Achammer: Das tun wir und werden wir künftig noch mehr tun. In „Brennpunktschulen“ ist es schon jetzt der Fall, dass wir deutlich mehr Lehrerstellen zuweisen, auch die Schulsozialarbeit ist in den vergangenen Jahren kontinuierlich aufgebaut worden. Aber ich sage es noch einmal, man kann nicht die gesamte Last den Kindergärten und den Schulen überlassen. Eltern sind in schwierigen Situationen in die Pflicht zu nehmen; wo die Familie überfordert ist, müssen wir hingegen mit den Sozialdiensten zusammenarbeiten.

Es muss eine laufende Professionalisierung in solchen Situationen geben.
Philipp Achammer, Bildungslandesrat



STOL: Diese sogenannten „Brennpunktschulen“ gibt es vor allem in den städtischen Bereichen.
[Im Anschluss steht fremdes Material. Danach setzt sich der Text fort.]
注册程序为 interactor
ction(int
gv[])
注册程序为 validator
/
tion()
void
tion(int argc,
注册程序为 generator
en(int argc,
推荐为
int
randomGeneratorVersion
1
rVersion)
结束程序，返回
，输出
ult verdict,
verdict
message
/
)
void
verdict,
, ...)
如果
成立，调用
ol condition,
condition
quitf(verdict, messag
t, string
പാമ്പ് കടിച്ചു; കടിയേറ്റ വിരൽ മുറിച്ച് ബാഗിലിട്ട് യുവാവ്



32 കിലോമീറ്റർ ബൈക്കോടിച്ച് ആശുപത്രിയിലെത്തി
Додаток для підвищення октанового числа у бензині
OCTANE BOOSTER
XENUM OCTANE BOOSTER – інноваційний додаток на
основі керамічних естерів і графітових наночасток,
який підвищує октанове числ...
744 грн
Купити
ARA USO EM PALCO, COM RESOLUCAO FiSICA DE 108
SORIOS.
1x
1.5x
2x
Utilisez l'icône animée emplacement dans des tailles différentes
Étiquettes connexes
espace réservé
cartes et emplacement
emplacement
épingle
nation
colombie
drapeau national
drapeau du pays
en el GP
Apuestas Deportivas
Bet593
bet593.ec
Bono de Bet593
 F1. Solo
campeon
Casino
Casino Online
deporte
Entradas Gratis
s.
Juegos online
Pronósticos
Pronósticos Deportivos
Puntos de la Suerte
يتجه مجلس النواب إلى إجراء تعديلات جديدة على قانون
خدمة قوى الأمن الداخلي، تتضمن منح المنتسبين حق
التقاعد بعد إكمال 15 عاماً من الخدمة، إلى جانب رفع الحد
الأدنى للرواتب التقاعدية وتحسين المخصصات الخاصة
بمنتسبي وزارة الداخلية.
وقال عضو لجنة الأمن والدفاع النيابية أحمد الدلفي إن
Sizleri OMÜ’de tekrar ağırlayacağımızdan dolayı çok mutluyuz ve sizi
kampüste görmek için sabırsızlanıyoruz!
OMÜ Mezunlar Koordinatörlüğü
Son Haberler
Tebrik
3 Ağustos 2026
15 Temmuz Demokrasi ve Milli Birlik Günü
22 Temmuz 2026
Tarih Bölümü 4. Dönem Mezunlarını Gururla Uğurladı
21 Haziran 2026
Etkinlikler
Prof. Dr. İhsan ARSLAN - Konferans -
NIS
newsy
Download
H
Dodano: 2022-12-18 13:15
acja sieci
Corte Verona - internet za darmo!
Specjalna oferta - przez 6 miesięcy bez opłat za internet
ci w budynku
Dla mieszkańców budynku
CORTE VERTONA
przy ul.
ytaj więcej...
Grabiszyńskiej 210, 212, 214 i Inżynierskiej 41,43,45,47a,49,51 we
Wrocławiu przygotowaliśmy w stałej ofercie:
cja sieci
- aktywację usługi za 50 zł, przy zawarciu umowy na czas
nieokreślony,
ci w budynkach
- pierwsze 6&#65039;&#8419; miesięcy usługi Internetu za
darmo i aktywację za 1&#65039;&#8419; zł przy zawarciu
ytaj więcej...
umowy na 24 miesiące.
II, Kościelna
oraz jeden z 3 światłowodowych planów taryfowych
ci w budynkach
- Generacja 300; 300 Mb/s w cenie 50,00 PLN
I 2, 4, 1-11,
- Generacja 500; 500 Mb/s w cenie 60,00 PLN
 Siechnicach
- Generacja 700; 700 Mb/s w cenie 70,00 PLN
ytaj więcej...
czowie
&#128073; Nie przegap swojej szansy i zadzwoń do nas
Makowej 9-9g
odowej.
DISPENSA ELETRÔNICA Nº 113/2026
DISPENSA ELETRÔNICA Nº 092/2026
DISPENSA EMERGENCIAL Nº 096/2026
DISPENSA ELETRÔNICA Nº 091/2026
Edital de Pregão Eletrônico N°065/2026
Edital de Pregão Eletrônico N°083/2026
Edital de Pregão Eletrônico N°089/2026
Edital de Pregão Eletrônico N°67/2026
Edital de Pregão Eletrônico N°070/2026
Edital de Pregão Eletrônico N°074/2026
Viele Lehrer wechseln bereits nach wenigen Jahren die Schule. Was tut man dagegen?
Achammer: Es stimmt, dass in diesen Schulen die Fluktuation groß ist, daher arbeiten wir derzeit an finanziellen und karrieretechnischen Anreizen für die Lehrpersonen an solchen Schulen. Es ist nämlich nicht gut, wenn beim Lehrpersonal an einer Schule und ganz besonders an komplexen keine Kontinuität herrscht. Denn es muss eine laufende Professionalisierung in solchen Situationen geben.